Switch every occurrence of "pose" to "view" throughout the listing below, and reproduce all other lines unchanged, omitting the pictures.

-- Start of Available records --

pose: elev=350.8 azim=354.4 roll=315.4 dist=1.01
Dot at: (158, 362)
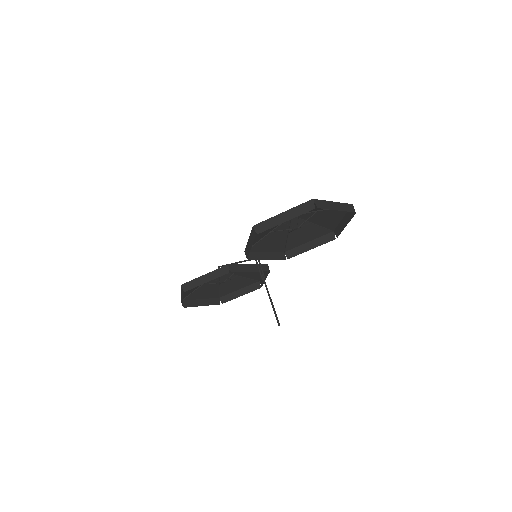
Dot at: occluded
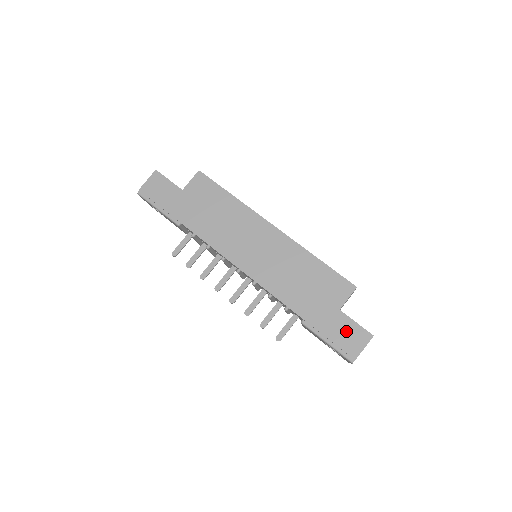
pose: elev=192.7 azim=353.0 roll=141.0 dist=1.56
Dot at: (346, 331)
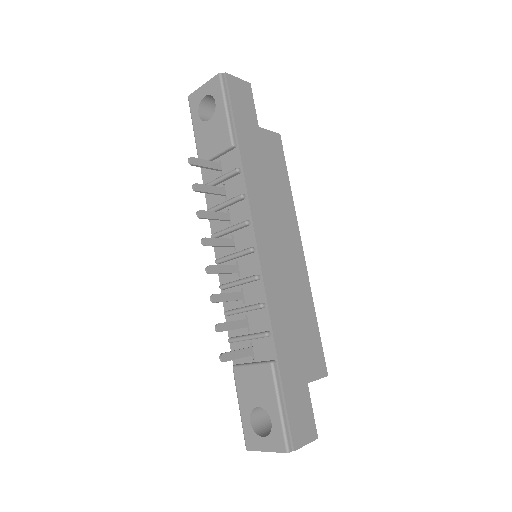
Dot at: (302, 411)
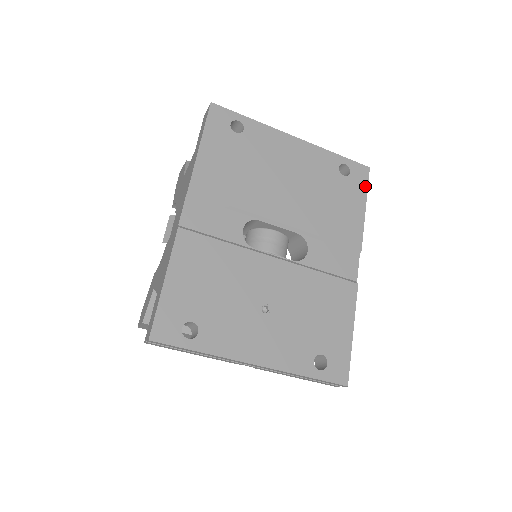
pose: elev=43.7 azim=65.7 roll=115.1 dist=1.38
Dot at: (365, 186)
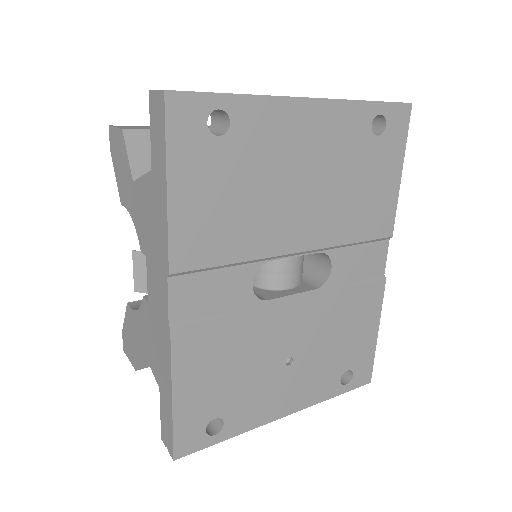
Dot at: (404, 139)
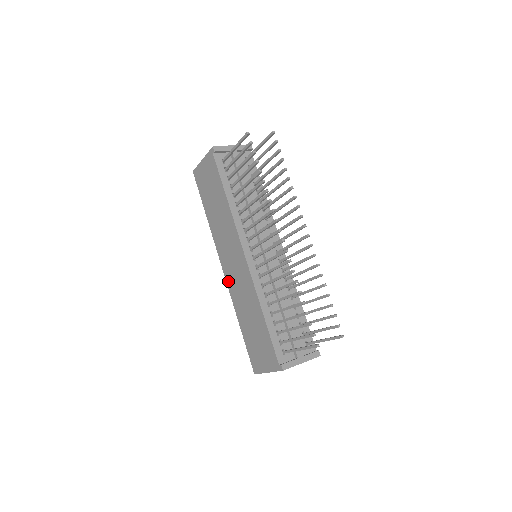
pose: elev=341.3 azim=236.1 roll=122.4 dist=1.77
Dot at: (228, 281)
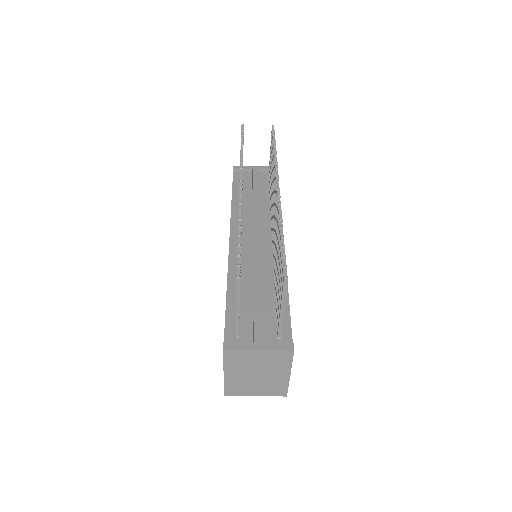
Dot at: occluded
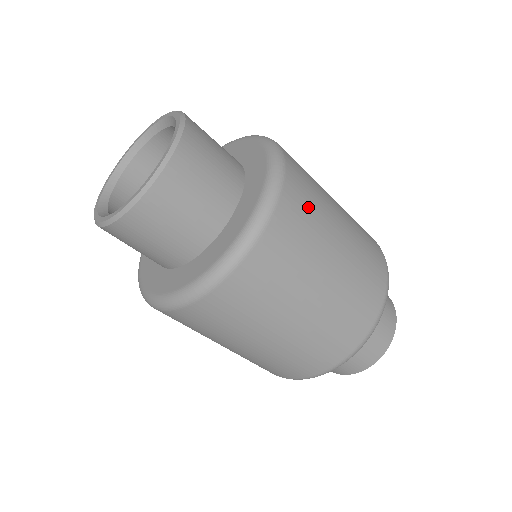
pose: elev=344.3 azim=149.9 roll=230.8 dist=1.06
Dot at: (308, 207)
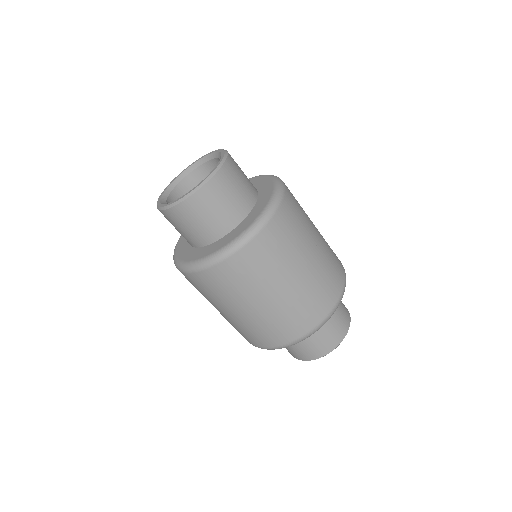
Dot at: occluded
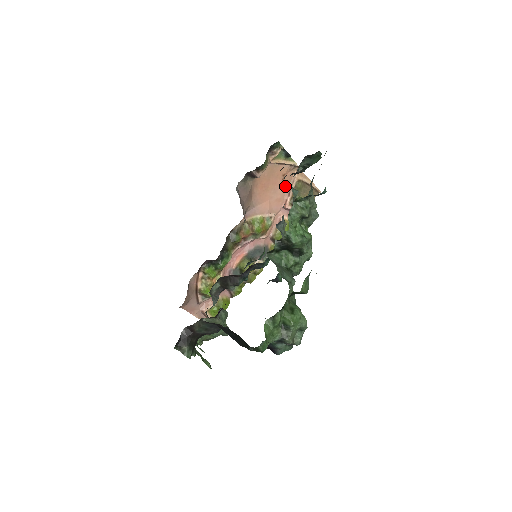
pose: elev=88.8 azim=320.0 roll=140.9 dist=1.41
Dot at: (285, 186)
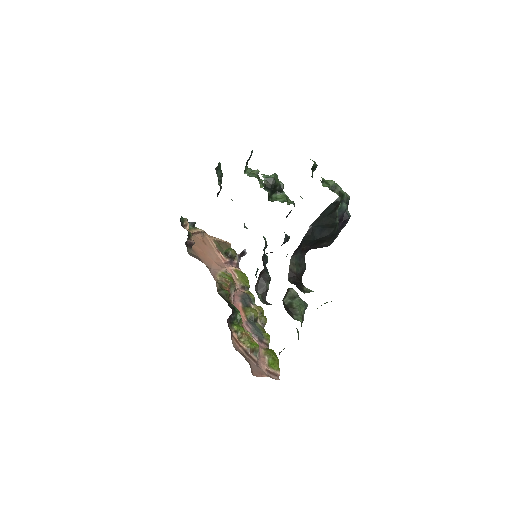
Dot at: (211, 248)
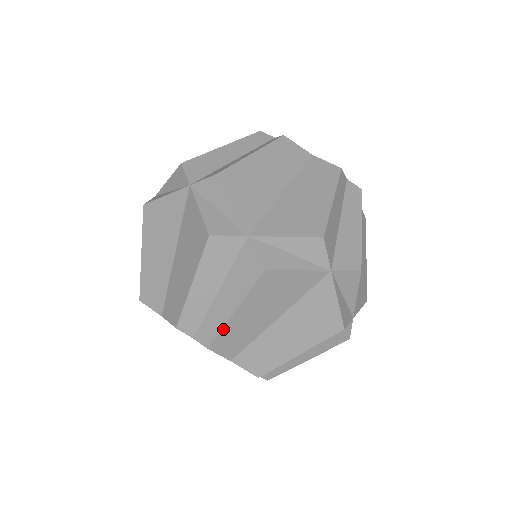
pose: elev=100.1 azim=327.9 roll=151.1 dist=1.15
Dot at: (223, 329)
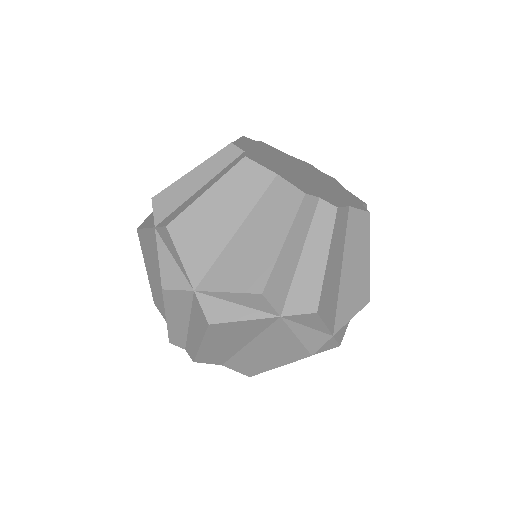
Dot at: occluded
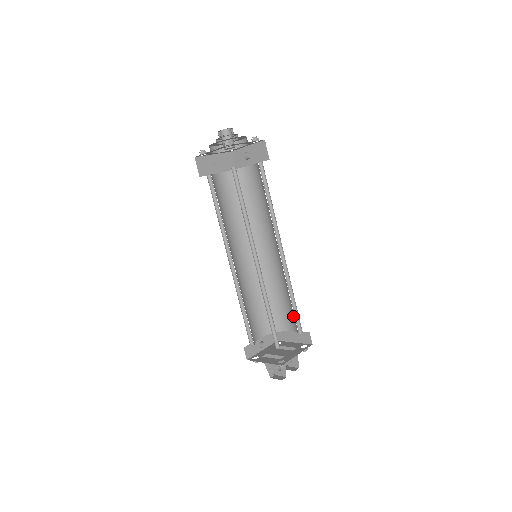
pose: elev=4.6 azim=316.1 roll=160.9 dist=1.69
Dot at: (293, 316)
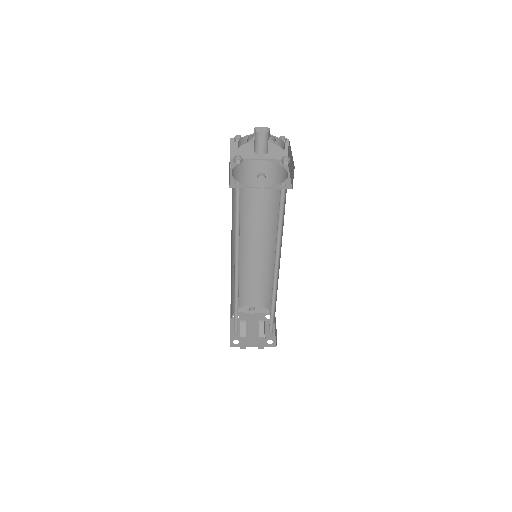
Dot at: occluded
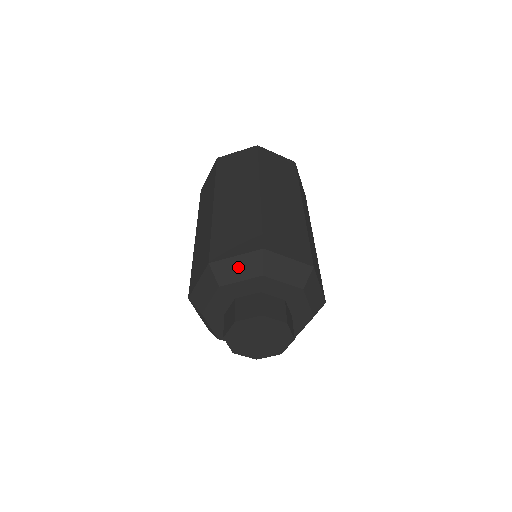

-- End of Available records --

◆ **Solution for this task**:
view: elev=350.8 azim=354.4 roll=315.4 dist=1.01
Dot at: (158, 362)
Dot at: occluded
view: elev=192.7 azim=353.0 roll=141.0 dist=1.56
Dot at: (346, 331)
Dot at: (302, 411)
view: elev=43.7 azim=65.7 roll=115.1 dist=1.38
Dot at: (365, 186)
Dot at: (404, 139)
view: elev=341.3 azim=236.1 roll=122.4 dist=1.77
Dot at: (228, 281)
Dot at: occluded
view: elev=344.3 azim=149.9 roll=230.8 dist=1.06
Dot at: (308, 207)
Dot at: occluded
view: elev=88.8 azim=320.0 roll=140.9 dist=1.41
Dot at: (285, 186)
Dot at: (211, 248)
view: elev=100.1 azim=327.9 roll=151.1 dist=1.15
Dot at: (223, 329)
Dot at: occluded
view: elev=4.6 azim=316.1 roll=160.9 dist=1.69
Dot at: (293, 316)
Dot at: occluded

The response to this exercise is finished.